Monday, October 7, 2013

Apparently I Still Remember How To Write Code

Back to coding again.  And just when modeling was getting fun.

Most of the day has been spent doing level-editor type things.  Mostly looking at ray/AABB intersection tests so I can figure out what I'm clicking on... though now that I'm writing this, I realize it probably makes more sense to project the AABB into screen space and do the test there (see, it pays to blog this stuff).

I spent part of the day decluttering my render library API.  I had added a bunch of "draw" functions in the main render class - things for drawing lines, circles, rectangles, boxes, etc.  This also involved loading a couple default shaders, creating the various vertex and index buffers for these objects, and a bunch of default textures.

That's all good and useful stuff, but really the base render class really has a single purpose:  translate application render calls to hardware API calls.  That mostly consists of setting render targets, vertex declarations, vertex streams and index buffers, and actually drawing primitives.  Since all of that "draw" stuff was taking up over half of the file, it was time for a split.

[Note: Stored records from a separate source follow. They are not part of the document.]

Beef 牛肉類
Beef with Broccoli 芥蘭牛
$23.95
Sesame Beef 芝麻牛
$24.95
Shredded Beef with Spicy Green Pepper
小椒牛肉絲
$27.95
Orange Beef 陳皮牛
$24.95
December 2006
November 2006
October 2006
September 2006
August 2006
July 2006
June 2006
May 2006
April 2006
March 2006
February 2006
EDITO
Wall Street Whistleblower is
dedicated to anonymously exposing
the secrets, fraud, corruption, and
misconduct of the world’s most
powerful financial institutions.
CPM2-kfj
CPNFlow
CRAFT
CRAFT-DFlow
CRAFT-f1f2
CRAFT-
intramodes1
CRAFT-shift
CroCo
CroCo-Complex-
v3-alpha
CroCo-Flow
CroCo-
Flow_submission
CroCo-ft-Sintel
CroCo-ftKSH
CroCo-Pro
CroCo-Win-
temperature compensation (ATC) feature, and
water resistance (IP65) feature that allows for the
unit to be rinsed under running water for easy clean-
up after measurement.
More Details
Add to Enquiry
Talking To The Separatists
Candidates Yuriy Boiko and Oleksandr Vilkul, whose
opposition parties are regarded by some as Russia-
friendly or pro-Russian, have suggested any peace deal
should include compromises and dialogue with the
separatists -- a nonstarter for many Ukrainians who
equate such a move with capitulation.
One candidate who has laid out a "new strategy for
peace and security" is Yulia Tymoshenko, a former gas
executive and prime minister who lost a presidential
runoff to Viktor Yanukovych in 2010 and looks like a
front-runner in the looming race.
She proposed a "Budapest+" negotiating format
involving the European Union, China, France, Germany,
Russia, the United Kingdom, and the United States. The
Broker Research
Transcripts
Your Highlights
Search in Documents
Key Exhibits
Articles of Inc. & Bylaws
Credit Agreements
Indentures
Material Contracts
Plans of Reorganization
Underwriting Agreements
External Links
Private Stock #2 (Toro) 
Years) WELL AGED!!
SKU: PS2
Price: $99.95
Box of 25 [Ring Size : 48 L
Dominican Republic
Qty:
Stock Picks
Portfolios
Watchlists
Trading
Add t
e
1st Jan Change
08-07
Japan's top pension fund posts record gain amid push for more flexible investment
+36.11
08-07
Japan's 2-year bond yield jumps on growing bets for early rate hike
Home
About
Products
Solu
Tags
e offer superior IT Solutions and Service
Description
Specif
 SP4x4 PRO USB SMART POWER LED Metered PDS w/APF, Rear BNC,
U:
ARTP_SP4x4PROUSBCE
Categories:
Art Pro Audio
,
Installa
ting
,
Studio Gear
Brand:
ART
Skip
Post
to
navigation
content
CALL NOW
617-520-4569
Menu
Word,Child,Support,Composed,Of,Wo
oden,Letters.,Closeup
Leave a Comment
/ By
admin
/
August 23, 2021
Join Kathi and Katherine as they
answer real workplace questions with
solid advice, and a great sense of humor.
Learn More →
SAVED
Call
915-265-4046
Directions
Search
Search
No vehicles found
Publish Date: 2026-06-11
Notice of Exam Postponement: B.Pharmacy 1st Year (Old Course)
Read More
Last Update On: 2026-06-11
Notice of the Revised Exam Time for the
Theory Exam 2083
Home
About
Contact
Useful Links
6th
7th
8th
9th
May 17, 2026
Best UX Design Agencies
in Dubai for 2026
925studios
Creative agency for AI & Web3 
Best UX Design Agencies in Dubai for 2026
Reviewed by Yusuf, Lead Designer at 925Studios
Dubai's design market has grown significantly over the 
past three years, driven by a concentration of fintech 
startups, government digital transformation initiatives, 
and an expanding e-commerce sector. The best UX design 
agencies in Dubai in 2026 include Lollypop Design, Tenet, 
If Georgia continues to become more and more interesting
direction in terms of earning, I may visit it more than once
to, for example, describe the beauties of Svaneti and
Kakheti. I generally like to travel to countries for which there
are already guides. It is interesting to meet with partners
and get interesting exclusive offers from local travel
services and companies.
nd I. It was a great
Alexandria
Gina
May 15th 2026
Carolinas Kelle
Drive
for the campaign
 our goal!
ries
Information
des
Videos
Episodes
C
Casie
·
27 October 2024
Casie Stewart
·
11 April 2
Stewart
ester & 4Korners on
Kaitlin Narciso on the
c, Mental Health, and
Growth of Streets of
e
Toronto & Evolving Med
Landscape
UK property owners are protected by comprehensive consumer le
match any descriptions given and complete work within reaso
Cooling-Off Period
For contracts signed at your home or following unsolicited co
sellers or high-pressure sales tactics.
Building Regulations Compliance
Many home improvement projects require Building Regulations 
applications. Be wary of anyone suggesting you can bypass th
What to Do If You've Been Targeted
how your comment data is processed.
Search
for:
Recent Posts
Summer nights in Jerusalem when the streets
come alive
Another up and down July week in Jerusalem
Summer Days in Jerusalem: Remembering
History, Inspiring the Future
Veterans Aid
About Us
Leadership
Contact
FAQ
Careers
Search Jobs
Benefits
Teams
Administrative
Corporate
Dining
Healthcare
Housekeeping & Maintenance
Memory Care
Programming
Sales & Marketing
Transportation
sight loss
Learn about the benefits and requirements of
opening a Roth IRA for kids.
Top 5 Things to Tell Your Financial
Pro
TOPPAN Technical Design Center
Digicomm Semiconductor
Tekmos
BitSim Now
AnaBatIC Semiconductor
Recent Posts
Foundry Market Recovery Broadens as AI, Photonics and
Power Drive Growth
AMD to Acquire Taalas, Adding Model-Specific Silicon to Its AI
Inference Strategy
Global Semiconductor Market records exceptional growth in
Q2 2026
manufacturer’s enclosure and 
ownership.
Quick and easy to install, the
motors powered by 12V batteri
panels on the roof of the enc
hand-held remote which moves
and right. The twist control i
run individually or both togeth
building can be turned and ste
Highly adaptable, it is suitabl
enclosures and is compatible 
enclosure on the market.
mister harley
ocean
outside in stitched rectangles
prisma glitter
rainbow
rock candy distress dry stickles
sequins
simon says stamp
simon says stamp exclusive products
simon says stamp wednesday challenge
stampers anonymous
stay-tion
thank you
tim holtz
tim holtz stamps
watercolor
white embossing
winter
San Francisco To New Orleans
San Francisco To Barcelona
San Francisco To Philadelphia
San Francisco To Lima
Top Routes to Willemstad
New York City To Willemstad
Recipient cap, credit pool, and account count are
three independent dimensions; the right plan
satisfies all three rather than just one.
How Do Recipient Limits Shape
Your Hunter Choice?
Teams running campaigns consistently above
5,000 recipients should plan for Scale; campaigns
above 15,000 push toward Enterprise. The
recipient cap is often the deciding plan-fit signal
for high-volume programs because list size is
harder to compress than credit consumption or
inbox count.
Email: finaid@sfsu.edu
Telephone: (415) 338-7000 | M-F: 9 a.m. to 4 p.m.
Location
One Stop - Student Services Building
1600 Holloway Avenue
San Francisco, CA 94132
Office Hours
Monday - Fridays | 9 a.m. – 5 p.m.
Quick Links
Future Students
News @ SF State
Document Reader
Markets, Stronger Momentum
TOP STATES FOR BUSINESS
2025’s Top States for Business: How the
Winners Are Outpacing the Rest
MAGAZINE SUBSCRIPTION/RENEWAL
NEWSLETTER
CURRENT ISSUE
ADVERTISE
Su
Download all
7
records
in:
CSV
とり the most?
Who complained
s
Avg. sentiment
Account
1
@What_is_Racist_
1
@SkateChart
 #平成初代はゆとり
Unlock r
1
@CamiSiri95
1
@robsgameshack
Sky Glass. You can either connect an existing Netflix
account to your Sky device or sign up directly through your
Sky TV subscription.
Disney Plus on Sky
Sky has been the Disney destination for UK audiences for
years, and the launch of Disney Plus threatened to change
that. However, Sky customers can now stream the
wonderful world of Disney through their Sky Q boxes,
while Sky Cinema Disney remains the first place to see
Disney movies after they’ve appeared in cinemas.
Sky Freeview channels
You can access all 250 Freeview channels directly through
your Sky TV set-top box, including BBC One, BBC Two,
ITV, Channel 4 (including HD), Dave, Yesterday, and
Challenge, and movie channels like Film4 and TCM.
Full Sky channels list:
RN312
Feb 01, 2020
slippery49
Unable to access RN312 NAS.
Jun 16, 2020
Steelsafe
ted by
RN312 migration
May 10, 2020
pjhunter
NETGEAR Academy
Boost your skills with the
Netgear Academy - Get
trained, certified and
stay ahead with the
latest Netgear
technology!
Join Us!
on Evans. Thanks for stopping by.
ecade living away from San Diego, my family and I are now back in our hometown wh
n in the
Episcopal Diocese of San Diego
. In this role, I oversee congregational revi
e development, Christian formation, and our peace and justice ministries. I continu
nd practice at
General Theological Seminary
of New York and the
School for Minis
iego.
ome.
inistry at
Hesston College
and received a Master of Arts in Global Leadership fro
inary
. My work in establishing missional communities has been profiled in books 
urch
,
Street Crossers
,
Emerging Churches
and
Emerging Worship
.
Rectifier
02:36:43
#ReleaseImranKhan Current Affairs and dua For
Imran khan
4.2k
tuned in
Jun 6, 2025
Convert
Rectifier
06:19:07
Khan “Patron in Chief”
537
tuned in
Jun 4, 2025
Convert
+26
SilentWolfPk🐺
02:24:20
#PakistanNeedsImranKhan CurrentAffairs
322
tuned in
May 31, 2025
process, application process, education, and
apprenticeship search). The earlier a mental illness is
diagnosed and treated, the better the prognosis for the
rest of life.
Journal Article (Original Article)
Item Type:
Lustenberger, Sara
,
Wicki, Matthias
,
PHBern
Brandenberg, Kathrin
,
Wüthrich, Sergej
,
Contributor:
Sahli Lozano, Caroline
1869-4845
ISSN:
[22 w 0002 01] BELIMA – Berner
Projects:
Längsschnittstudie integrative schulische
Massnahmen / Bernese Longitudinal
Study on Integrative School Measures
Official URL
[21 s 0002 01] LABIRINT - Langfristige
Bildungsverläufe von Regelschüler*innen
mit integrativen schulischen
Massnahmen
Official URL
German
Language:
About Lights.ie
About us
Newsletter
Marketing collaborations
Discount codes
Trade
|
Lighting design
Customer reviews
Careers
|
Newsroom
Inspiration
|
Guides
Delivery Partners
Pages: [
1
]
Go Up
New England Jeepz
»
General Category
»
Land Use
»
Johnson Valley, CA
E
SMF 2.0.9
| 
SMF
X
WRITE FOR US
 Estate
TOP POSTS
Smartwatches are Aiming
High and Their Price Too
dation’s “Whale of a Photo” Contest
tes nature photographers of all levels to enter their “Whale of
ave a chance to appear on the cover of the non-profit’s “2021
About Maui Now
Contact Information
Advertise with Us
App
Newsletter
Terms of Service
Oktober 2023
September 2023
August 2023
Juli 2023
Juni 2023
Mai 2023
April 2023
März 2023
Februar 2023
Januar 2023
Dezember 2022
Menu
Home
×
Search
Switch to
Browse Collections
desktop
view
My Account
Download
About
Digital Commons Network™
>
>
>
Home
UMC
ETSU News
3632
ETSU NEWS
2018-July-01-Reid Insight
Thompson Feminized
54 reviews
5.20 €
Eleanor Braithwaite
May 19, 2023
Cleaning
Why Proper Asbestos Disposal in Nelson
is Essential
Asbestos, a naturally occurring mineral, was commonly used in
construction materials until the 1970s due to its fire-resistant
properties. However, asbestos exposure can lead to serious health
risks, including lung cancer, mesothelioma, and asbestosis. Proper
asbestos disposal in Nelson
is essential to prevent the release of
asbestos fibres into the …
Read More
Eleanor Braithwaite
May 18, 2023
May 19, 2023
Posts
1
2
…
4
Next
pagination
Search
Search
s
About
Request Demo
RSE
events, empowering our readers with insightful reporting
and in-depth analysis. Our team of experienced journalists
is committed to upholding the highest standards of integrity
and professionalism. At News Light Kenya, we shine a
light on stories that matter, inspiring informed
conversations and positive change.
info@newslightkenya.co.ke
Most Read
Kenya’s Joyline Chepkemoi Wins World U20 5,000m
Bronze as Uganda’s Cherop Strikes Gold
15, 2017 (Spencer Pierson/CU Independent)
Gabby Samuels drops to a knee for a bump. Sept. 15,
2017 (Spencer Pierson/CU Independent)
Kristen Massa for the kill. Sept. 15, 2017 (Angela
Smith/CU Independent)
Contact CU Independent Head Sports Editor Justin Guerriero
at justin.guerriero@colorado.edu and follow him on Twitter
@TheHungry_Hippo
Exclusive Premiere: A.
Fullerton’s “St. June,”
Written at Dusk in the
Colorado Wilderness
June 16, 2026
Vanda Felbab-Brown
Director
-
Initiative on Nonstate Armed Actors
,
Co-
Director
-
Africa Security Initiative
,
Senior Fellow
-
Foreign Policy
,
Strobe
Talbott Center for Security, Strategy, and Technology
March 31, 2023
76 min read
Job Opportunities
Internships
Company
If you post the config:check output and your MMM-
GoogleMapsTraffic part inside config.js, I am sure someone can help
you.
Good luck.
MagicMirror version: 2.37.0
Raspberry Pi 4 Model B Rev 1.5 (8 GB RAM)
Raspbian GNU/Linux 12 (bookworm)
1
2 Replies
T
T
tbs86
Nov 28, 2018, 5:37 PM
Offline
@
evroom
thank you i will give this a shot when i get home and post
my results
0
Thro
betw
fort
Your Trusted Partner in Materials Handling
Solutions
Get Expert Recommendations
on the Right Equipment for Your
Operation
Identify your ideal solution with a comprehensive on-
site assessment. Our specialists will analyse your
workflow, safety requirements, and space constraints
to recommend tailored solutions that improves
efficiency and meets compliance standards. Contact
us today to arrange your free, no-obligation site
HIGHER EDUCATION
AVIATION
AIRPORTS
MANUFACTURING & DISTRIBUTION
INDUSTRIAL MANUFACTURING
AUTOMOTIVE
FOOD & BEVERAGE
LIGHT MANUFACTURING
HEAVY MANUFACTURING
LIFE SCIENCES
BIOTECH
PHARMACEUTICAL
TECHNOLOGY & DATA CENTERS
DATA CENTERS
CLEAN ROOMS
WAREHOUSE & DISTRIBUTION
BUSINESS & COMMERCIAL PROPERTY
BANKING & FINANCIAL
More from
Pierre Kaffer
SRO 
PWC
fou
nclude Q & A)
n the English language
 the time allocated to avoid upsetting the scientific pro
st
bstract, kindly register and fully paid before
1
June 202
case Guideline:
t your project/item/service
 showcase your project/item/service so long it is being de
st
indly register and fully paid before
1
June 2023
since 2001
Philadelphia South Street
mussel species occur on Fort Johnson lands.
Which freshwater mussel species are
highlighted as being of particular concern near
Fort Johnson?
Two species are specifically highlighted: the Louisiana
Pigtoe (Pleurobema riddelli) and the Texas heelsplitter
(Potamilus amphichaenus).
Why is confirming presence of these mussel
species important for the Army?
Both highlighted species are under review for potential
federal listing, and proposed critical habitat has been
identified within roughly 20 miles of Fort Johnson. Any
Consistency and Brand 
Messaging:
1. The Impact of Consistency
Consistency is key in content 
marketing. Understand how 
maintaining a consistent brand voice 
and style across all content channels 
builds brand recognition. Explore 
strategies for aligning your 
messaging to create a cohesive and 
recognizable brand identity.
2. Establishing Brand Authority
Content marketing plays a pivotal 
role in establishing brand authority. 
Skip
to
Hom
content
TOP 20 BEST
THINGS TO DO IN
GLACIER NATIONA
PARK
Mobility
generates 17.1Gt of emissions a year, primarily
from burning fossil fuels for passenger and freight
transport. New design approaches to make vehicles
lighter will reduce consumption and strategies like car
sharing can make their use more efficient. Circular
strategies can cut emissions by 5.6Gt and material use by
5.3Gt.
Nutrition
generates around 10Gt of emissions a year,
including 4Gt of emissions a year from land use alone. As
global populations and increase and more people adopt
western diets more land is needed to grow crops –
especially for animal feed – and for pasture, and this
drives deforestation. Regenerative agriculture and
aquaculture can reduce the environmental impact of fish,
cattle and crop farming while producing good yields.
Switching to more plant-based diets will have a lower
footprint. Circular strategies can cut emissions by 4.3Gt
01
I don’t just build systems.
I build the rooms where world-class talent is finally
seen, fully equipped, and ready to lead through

The change was actually pretty straightforward.  The draw functions really just use the application API and aren't hardware specific at all.  It was mostly a matter of making them call various functions in the other class instead of "this," and then patch up several places in the game code to use the new class rather than the main render API.  This took a lot less time than expected.

This cleaned up a few things too.  The virtual coordinate system stuff I was doing was kind of getting mingled into the print function.  With this change, the main API keeps a very base level of functionality - it just prints what it's told - and the "draw" API has its own print function that can scale for different resolutions before calling the low-level function.